LeJournal: En quoi les données démographiques peuvent-elles aider les communes?
Philippe Wanner: Ce qui est compliqué en Suisse, c’est que les communes, qui disposent de nombreuses compétences, sont des entités très variables en termes de taille et de leviers d’action. Une commune d’une centaine d’habitant-es n’a évidemment pas les mêmes moyens qu’une commune qui en abrite 1000 fois plus. Dans cet immense patchwork, les modèles des démographes peuvent permettre de détecter les phénomènes qui mériteront une attention particulière dans le futur. Les données micro, à l’échelle des individus et des ménages, permettent de comprendre l’état des communes en termes d’âge, de sexe, de ressources humaines, de comportements familiaux, etc. À partir de projections, on peut donc prédire l’avenir démographique des communes: certaines vont vieillir très rapidement alors que d’autres vont rester relativement jeunes, par le biais d’une mobilité populationnelle. Nous souhaitons susciter une réflexion sur la nécessité d’utiliser ces données pour la planification à l’échelle communale afin de définir les mesures à mettre en place.

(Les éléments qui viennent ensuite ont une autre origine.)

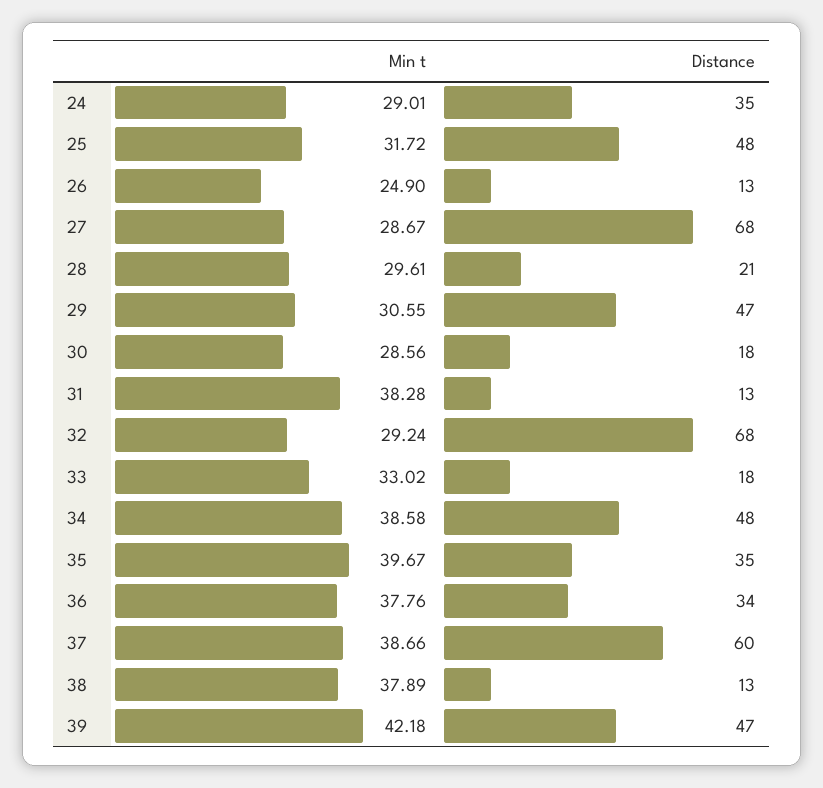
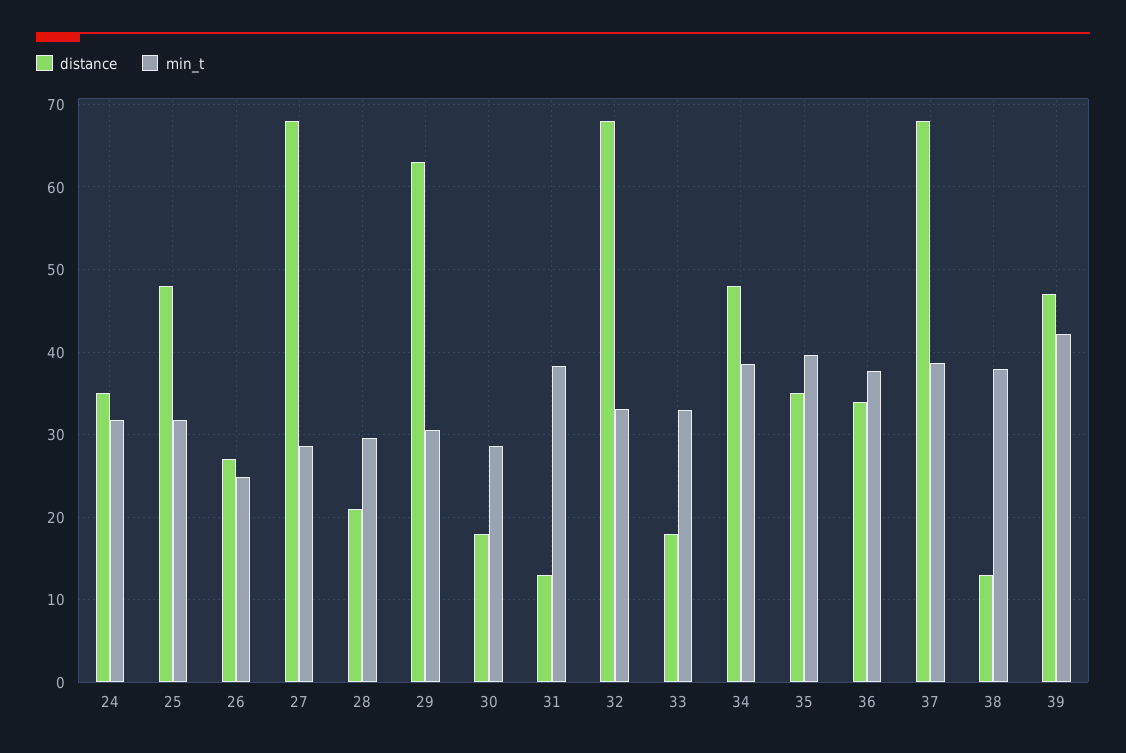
Min t, 24: 29.01 -> 32
Distance, 26: 13 -> 27
Distance, 29: 47 -> 63
Min t, 32: 29.24 -> 33
Distance, 37: 60 -> 68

Avez-vous des exemples concrets?
Dans la petite commune jurassienne de Soubey, par exemple, il y a relativement peu d’enfants et 10% de la population a dépassé les 80 ans, une configuration qui s’explique par sa position périphérique, l’absence d’industries, etc. Il est évident que les pistes à creuser dans ce cas se trouvent dans les modes de soutien aux personnes âgées. À l’inverse, la commune de Bettens, dans le Gros-de-Vaud, connaît actuellement une très importante croissance démographique liée à l’extension de Lausanne – avec un quasi-doublement de la population en dix ans. Pour ces jeunes adultes qui arrivent dans un milieu rural, ce qui compte, ce sont les crèches, l’école et les possibilités de loisirs. Un phénomène similaire s’est produit dans les années 1980-1990 dans la région de Genève-Lausanne, où les villages paysans ont laissé place en quelques décennies à une population multiculturelle travaillant en ville. Ces communes rurales avaient clairement été prises de vitesse par un changement qui n’a pas seulement été urbanistique, mais aussi social, qu’elles n’avaient pas su anticiper.
Les modèles démographiques auraient-ils permis à ces communes de mieux s’adapter?
Il est impossible de prévoir avec exactitude l’évolution d’une population. Trop de paramètres entrent en compte. Par exemple, le district de Viège, qui voyait sa population baisser, a explosé avec l’arrivée de l’entreprise Lonza. Certains événements peuvent créer des conditions difficiles à planifier pour les communes, comme le serait par exemple l’ouverture d’une école internationale. En revanche, il est possible, à partir d’une population que l’on connaît aujourd’hui, de déterminer un certain nombre de facteurs pour les dix à quinze ans à venir: combien il y aura de personnes âgées et d’enfants, quels seront les besoins d’infrastructures scolaires et parascolaires, etc. Concrètement, cela signifie qu’à Genève, où il faut dix à vingt ans pour construire un établissement médico-social (EMS), il est nécessaire de réfléchir dès maintenant au nombre futur d’individus qui se retrouveront seuls et en situation de dépendance. À l’heure actuelle, on observe une sous-utilisation flagrante des données démographiques à l’échelle communale, mais aussi régionale, en matière de planification. L’affaire du «trou de Tolochenaz» – incident qui avait totalement paralysé la ligne CFF Lausanne-Genève en novembre dernier – a notamment montré à quel point les besoins en mobilité ont été sous-estimés.
Vous venez de publier une étude qui montre qu’un ménage sur six vit dans la précarité en Suisse. Cette donnée a-t-elle une incidence sur la planification?
La planification et la gestion communale sont liées aux moyens nécessaires à leur mise en œuvre. Avec de «bon-nes» contribuables – des personnes actives avec des niveaux de formation élevés –, les recettes fiscales sont relativement importantes et permettent une marge de manœuvre que n’ont par exemple pas les communes vieillissantes. La tentation est forte d’attirer les riches en laissant de côté les pauvres. Certaines communes valaisannes vont jusqu’à offrir de l’argent à celles et ceux qui construisent sur leur territoire. Cette ségrégation reste encore limitée par rapport à d’autres modèles, notamment aux États-Unis, mais cette chasse aux contribuables aisé-es semble malheureusement intéresser davantage les communes que la planification.